----- Data excerpt -----

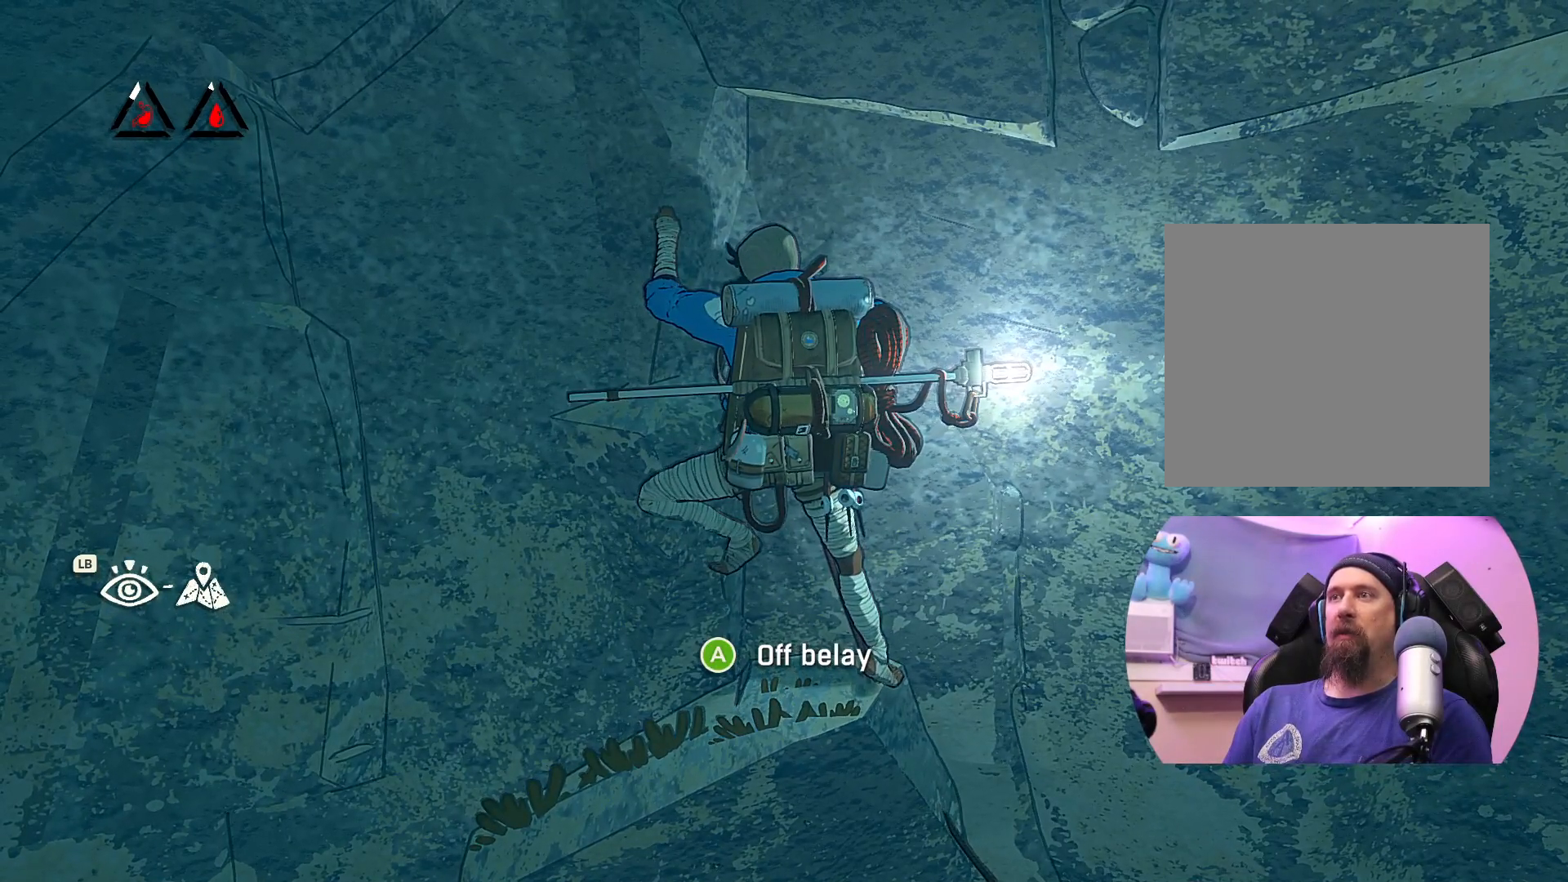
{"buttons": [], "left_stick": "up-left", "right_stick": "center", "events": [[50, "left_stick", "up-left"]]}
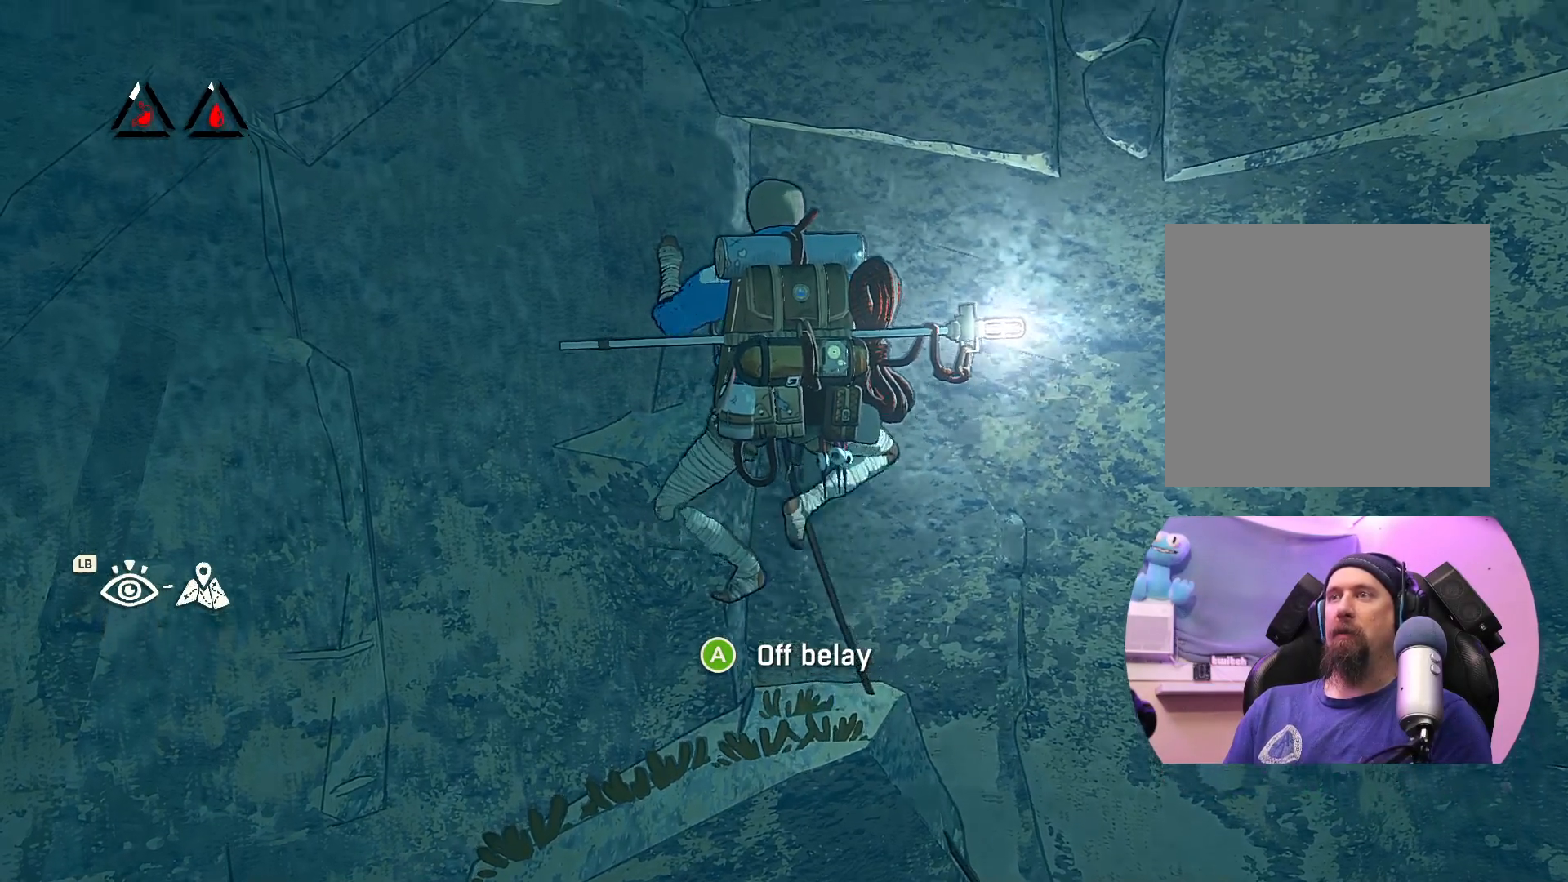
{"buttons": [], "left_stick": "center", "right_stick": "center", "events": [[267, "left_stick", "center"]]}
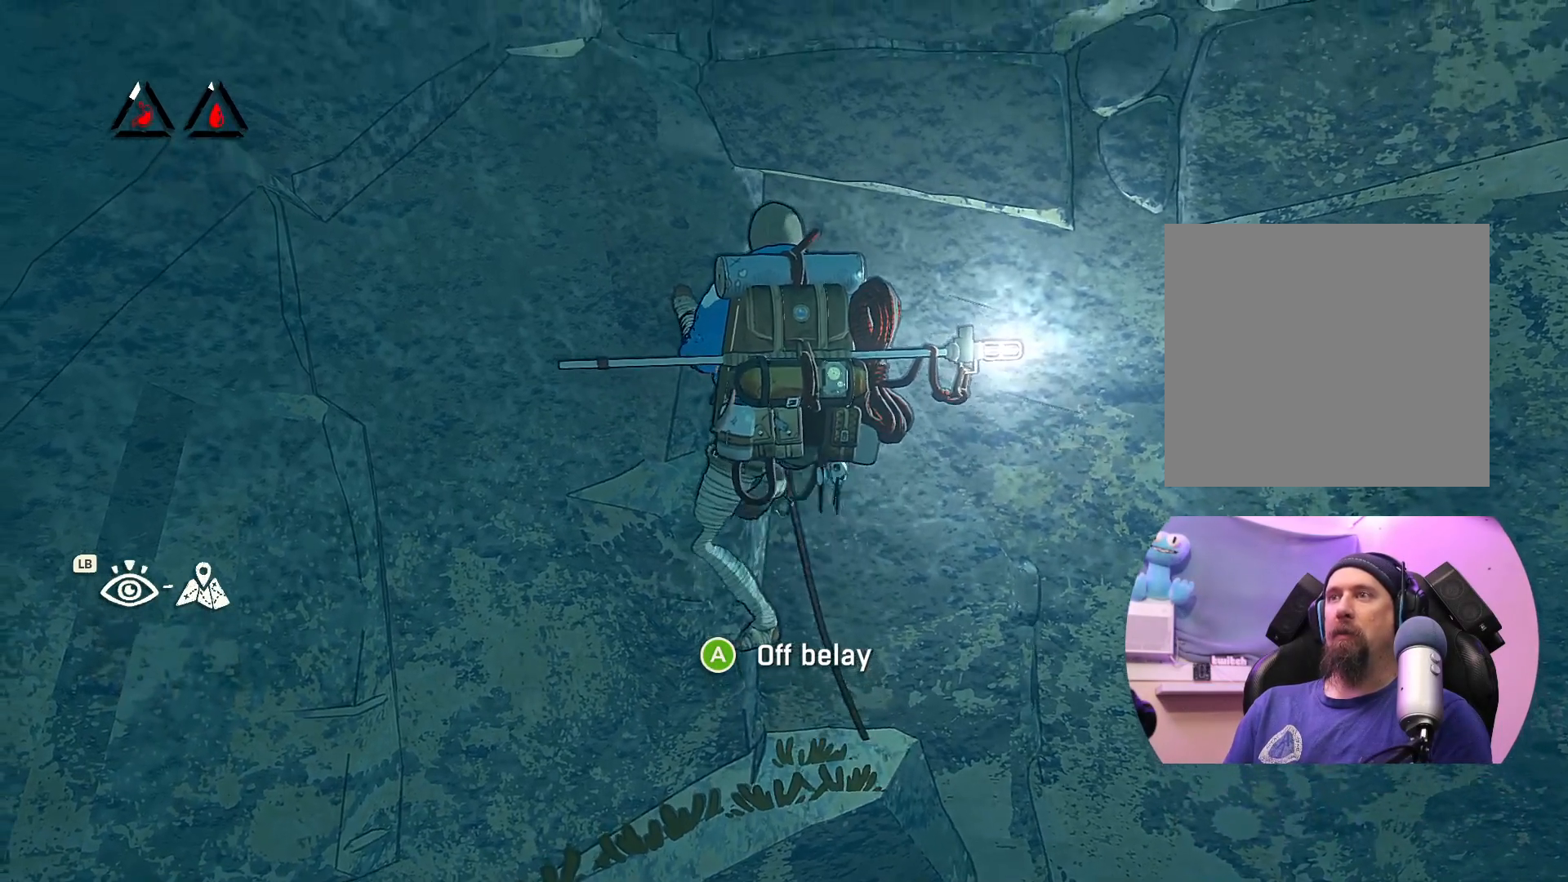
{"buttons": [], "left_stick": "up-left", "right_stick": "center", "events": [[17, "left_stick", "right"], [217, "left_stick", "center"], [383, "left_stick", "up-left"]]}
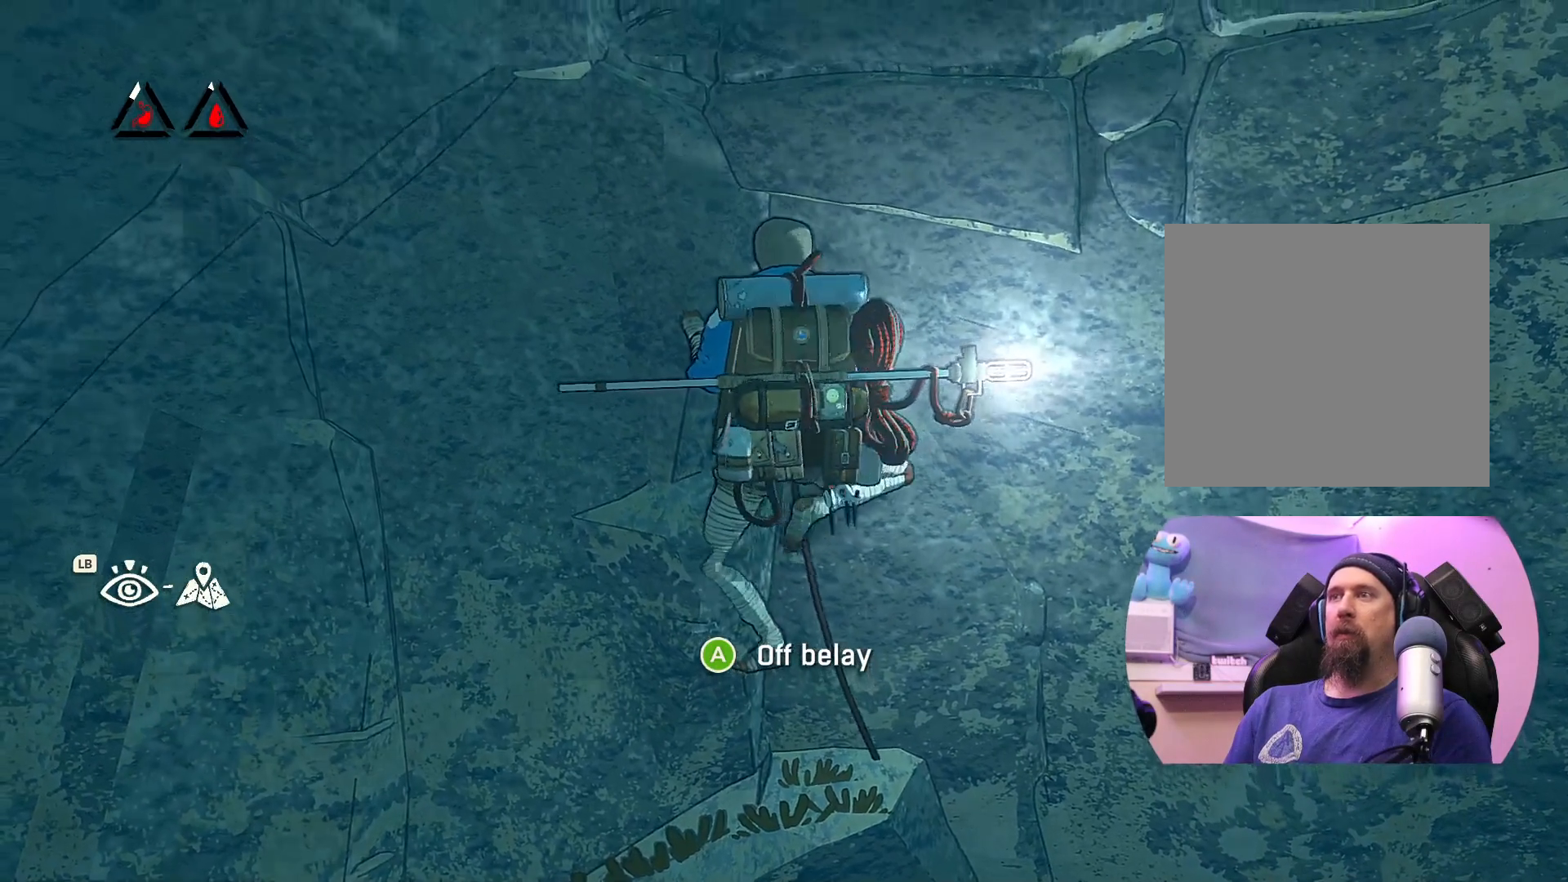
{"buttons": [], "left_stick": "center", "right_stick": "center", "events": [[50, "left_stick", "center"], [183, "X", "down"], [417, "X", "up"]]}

-----

Problem -
Copy the data word for word, no pictures.

Response to the exercise -
{"buttons": [], "left_stick": "up-left", "right_stick": "center", "events": [[50, "left_stick", "up-left"]]}
{"buttons": [], "left_stick": "center", "right_stick": "center", "events": [[267, "left_stick", "center"]]}
{"buttons": [], "left_stick": "up-left", "right_stick": "center", "events": [[17, "left_stick", "right"], [217, "left_stick", "center"], [383, "left_stick", "up-left"]]}
{"buttons": [], "left_stick": "center", "right_stick": "center", "events": [[50, "left_stick", "center"], [183, "X", "down"], [417, "X", "up"]]}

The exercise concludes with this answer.